What is the proper place to expand filters from POST data?

Closed this issue · 2 comments

I have a need for making large filters that would create a url that is too long. I basically need to filter for around 400 ids at a time.

For example, If I was going do it with url parameters, the request would look something like this.

https://mysite.com/objects/?filter{name}=ZMYND11&filter{name}=AL713922.1&filtername}=RN7SL754P&filter{name}=Sh3d2c-ps1&filter{name}=RNA5SP298&filter{name}=Shc3&filter{name}=AL355597.1&filter{name}=DIP2C&filter{name}=GPR132&filter{name}=RRM2B&filter{name}=LACTB2....

In other situations like this, I have used a POST search instead of a GET, and built the queryset from the data in the post. As usual with DRF, it seems like there are many ways to do this...

Is there a good place in the DREST framework to inject additional filters after the url filters have been parsed?

I found dynamic_rest.viewsets.WithDynamicViewSetMixin.get_extra_filters Could this be the right place?

    def get_extra_filters(self, request):
        # Override this method to enable addition of extra filters
        # (i.e., a Q()) so custom filters can be added to the queryset without
        # running into https://code.djangoproject.com/ticket/18437
        # which, without this, would mean that filters added to the queryset
        # after this is called may not behave as expected.
        return None

I ended up using get_extra_filters:

class BaseListViewSet(
    WithDynamicViewSetMixin,
    mixins.RetrieveModelMixin,
    mixins.ListModelMixin,
    viewsets.GenericViewSet,
):
    def post(self, request, *args, **kwargs):
        return self.list(request, *args, **kwargs)

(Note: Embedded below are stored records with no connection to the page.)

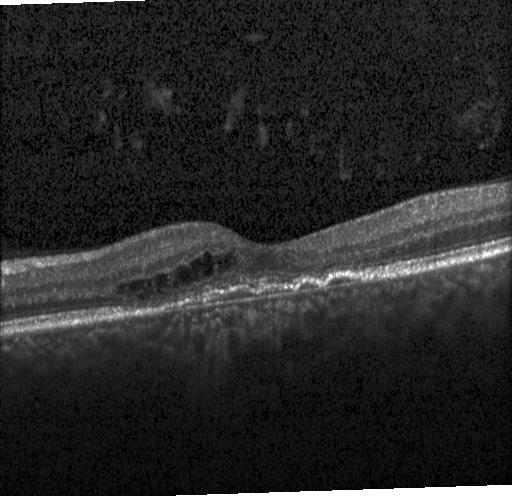

OCT B-scan showing CNV.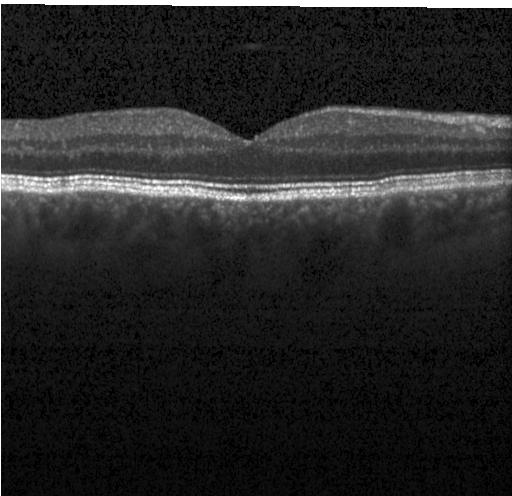
OCT B-scan · spectral-domain optical coherence tomography · acquired on a Heidelberg Spectralis. This B-scan demonstrates neither choroidal neovascularization, diabetic macular edema, nor drusen.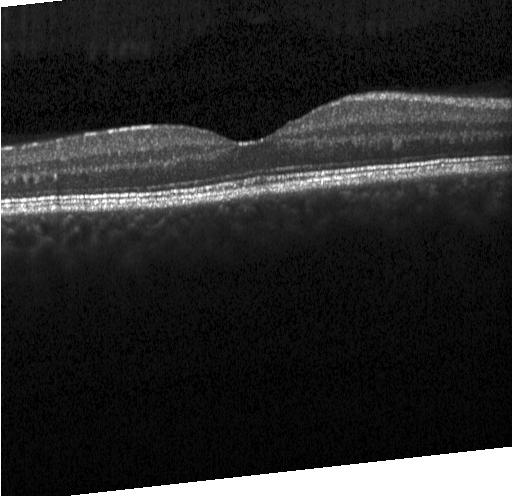

Macular OCT: neither CNV, DME, nor drusen.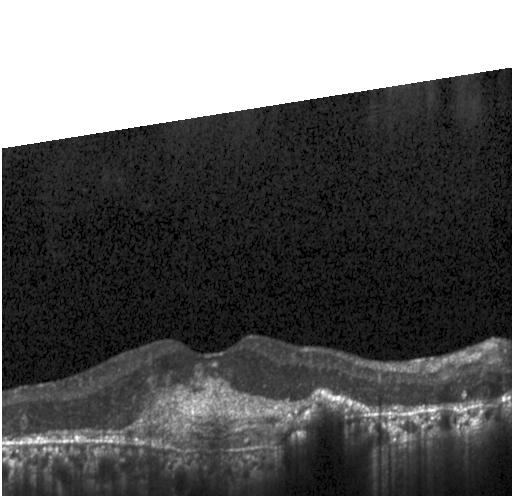

OCT finding: a choroidal neovascular membrane.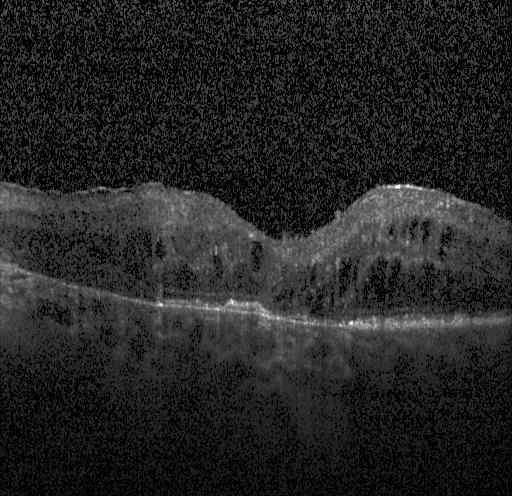 Retinal OCT cross-section. Diagnosis: choroidal neovascularization (CNV).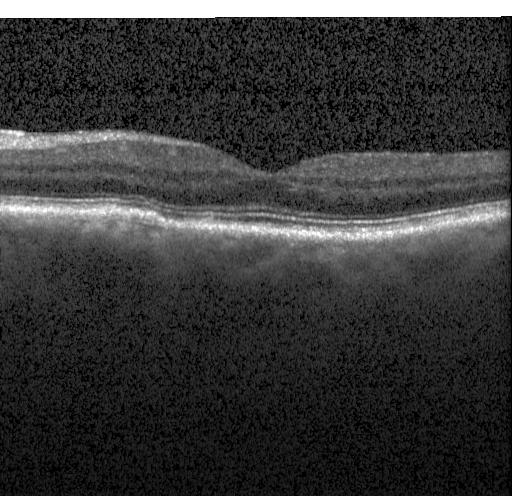

OCT line scan. Spectral-domain optical coherence tomography. Acquired on a Heidelberg Spectralis. Horizontal scan through the fovea. OCT finding: drusen.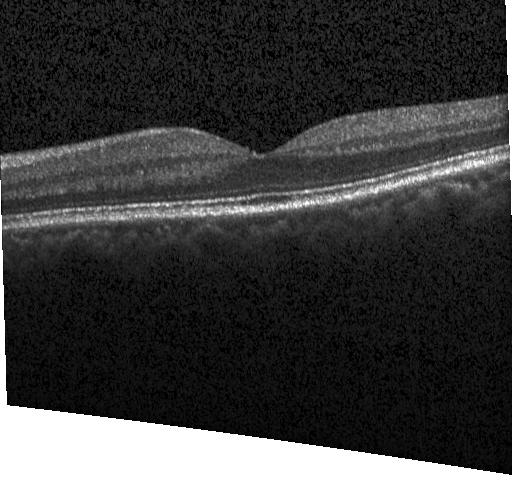

OCT finding: neither choroidal neovascularization, diabetic macular edema, nor drusen.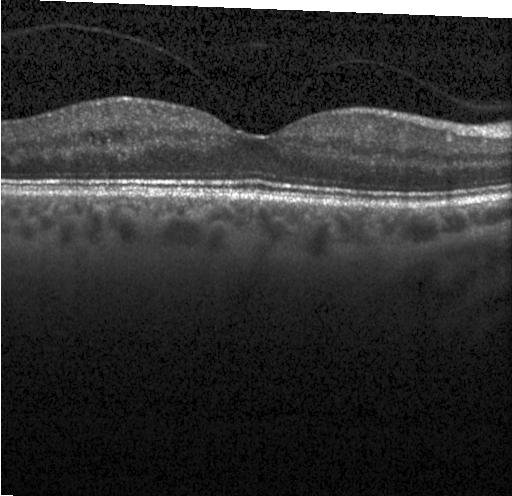

Heidelberg Spectralis. OCT line scan — Diabetic macular edema.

    def get_extra_filters(self, request):
        f = None
        for k, v in request.POST.lists():
            f_dict = {f"{k.replace('.', '__')}__in": v}
            q = Q(**f_dict)
            if not f:
                f = q
            else:
                f = f & q
        return f

This worked surprisingly well. The only thing I am a bit unhappy about is the lack of validation on the filter name. It would have been cool to reuse the url parameter serializer translation that DynamicFilterBackend uses, but I couldn't figure out a clean way to do it. I am also not super stoked about how I assume use of the __in operator.